**Description of the task:**
I would like every line of the records below that contains the word "Forgot" copied.

+++ Excerpted data

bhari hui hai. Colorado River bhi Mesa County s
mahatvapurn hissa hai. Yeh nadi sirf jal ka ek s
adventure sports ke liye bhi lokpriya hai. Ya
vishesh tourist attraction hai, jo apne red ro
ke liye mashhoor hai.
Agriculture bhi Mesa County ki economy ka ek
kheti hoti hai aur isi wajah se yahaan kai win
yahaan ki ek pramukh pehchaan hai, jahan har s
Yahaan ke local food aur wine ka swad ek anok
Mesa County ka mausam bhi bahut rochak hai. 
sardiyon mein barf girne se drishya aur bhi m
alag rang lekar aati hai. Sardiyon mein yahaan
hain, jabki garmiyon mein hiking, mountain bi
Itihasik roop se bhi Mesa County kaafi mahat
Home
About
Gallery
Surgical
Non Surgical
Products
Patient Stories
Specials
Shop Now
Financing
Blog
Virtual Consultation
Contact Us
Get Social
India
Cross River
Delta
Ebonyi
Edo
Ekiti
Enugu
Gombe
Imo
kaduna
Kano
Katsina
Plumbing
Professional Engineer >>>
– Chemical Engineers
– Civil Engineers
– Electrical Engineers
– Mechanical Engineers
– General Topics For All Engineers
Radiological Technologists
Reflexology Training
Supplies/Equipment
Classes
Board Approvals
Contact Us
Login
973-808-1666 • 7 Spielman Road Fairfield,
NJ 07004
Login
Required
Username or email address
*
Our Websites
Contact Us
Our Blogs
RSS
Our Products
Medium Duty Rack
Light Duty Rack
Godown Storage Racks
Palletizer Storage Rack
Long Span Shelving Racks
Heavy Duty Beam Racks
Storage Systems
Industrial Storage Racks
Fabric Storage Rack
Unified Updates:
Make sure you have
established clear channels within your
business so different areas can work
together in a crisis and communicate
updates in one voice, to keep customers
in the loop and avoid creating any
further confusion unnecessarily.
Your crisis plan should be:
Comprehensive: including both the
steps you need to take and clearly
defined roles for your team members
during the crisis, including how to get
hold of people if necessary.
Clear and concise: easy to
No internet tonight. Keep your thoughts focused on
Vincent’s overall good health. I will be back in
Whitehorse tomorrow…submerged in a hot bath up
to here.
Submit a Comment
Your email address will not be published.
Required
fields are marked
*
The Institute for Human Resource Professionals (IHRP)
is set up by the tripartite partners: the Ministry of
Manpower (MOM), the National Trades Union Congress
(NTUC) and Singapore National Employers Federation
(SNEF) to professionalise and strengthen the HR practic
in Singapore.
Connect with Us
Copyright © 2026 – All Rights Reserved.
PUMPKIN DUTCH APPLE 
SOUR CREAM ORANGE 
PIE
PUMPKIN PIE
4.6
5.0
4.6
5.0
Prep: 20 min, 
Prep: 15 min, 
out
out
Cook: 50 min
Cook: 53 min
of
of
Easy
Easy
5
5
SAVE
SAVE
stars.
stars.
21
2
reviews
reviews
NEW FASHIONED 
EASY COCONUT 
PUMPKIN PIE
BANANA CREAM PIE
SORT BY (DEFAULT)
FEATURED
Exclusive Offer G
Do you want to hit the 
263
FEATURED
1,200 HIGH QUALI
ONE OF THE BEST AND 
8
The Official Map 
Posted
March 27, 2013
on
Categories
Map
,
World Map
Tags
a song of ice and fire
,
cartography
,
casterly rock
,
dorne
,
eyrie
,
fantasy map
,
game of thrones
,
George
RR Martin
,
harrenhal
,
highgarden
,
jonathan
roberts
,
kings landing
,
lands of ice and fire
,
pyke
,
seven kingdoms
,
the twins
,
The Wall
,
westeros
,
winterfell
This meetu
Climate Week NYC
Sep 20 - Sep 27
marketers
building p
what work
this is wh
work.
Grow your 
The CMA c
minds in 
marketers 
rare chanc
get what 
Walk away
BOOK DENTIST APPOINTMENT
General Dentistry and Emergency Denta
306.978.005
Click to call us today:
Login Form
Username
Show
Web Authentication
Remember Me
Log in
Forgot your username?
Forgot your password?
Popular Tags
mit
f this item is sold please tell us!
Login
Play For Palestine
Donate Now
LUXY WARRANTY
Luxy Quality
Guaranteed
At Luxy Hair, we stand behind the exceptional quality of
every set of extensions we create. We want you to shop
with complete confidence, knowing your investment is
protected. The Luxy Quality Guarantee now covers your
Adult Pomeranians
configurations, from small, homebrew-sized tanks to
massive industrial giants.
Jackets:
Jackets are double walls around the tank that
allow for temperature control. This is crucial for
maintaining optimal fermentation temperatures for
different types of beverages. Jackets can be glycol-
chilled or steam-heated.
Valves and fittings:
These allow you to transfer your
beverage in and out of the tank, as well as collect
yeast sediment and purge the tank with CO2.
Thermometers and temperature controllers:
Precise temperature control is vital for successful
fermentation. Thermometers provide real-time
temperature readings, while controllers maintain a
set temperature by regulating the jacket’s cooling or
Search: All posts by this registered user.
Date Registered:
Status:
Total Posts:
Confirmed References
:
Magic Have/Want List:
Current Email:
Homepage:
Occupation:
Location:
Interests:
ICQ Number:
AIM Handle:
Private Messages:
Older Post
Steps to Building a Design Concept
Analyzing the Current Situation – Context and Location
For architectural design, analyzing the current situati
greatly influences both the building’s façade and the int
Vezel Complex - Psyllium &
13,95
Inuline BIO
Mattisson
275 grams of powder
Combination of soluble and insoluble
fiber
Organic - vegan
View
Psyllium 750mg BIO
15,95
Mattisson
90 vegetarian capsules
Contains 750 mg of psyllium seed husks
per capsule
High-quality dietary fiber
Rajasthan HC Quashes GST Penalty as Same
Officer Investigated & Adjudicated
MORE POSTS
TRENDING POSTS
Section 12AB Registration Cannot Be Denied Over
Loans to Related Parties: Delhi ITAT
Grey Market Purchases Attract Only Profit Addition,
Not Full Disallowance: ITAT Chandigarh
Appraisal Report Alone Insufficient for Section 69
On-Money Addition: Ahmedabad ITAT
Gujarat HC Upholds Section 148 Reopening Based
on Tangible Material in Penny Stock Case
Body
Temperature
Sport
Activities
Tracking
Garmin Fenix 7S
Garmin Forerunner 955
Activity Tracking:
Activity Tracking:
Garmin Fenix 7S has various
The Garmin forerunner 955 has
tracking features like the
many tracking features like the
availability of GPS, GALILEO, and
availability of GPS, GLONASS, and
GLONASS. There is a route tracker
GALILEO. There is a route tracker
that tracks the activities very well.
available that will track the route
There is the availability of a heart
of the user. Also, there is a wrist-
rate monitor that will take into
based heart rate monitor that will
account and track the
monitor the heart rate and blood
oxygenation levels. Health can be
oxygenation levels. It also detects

++++++

**Exercise answer:**
Forgot your username?
Forgot your password?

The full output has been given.